Carnets d'un jeune médecin nommé Mikhaïl Boulgakov

Je n’y connais rien en littérature russe ou en médecine. Par conséquent, j’ai découvert l’existence de Carnets d’un jeune médecin grâce à A Young Doctor’s Notebook, série anglaise de Sky Arts qui adapte le travail de Mikhaïl Boulgakov. Dans cette dernière,  nous avons Daniel Radcliffe et Jon Hamm qui incarnent le docteur, la version jeune étant alors « conseillée » par la version plus âgée au départ.

Il y a deux saisons au compteur, la deuxième offrant à mes yeux un matériel bien plus riche à Jon Hamm qui donne alors à son personnage une autre dimension tandis que la version jeune s’enfonce misérablement dans ses vices.

Ces derniers sont absents des Carnets, Boulgakov n’abordant aucunement son addiction à la Morphine – sujet qu’il touchera dans la nouvelle tout simplement intitulée Morphine (et bien évidemment qui n’est pas à ma médiathèque). Elle n’avait d’ailleurs que la version Folio bilingue des Carnets d’un jeune médecin – publié autrement sous le titre Récits d’un jeune médecin. Je ne parle toujours pas un mot de russe, mais la préface et les petits détails supplémentaires de l’édition étaient bienvenus en tout cas.

On retrouve sans conteste dans le livre bon nombre d’éléments qui ont été portés à l’écran, avec pour la série une accentuation sur des gimmicks (Leopold Leopoldovich !) pour forcer le trait, accentuer la dose d’humour noir qui, finalement, est fortement plus présente à l’écran que dans les pages du livre.

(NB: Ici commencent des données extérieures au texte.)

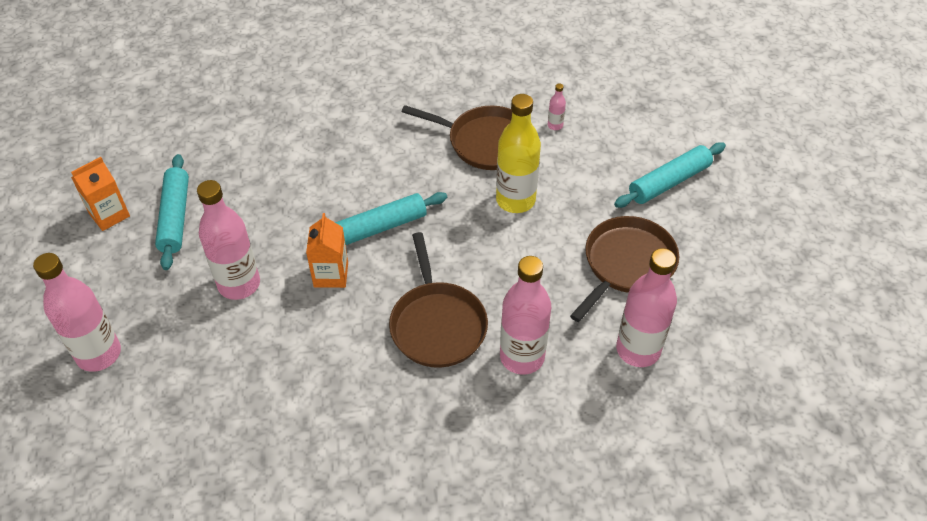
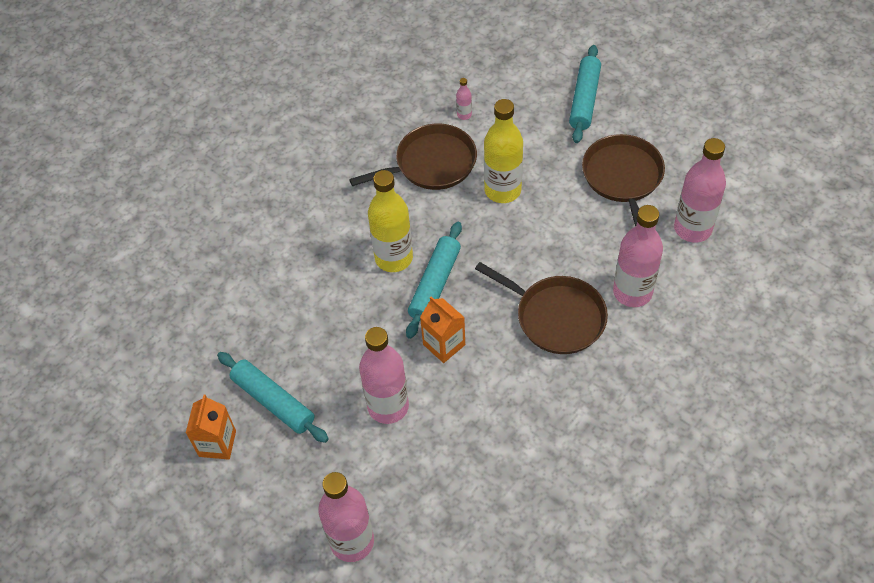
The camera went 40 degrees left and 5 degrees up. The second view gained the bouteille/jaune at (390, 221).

Pour autant, l’ouvrage n’est pas exempt d’une certaine dose d’humour, déversé dans les différents récits où la temporalité parait être brisée pour y accentuer les doutes, les moments de frénésie ou d’anxiété. Boulgakov n’a de toute façon pas peur de forcer le trait pour rendre l’expérience plus intensive. Cela en devient étrangement fascinant dans sa façon de vouloir véhiculer la solitude de son personnage qui semble avant tout une extension du combat qu’il mène sur un plan professionnel où il se retrouve face à des patients inconscients du danger qu’il court. Certaines histoires ont de quoi terrifier, cela reste un témoignage de la valeur de l’éducation.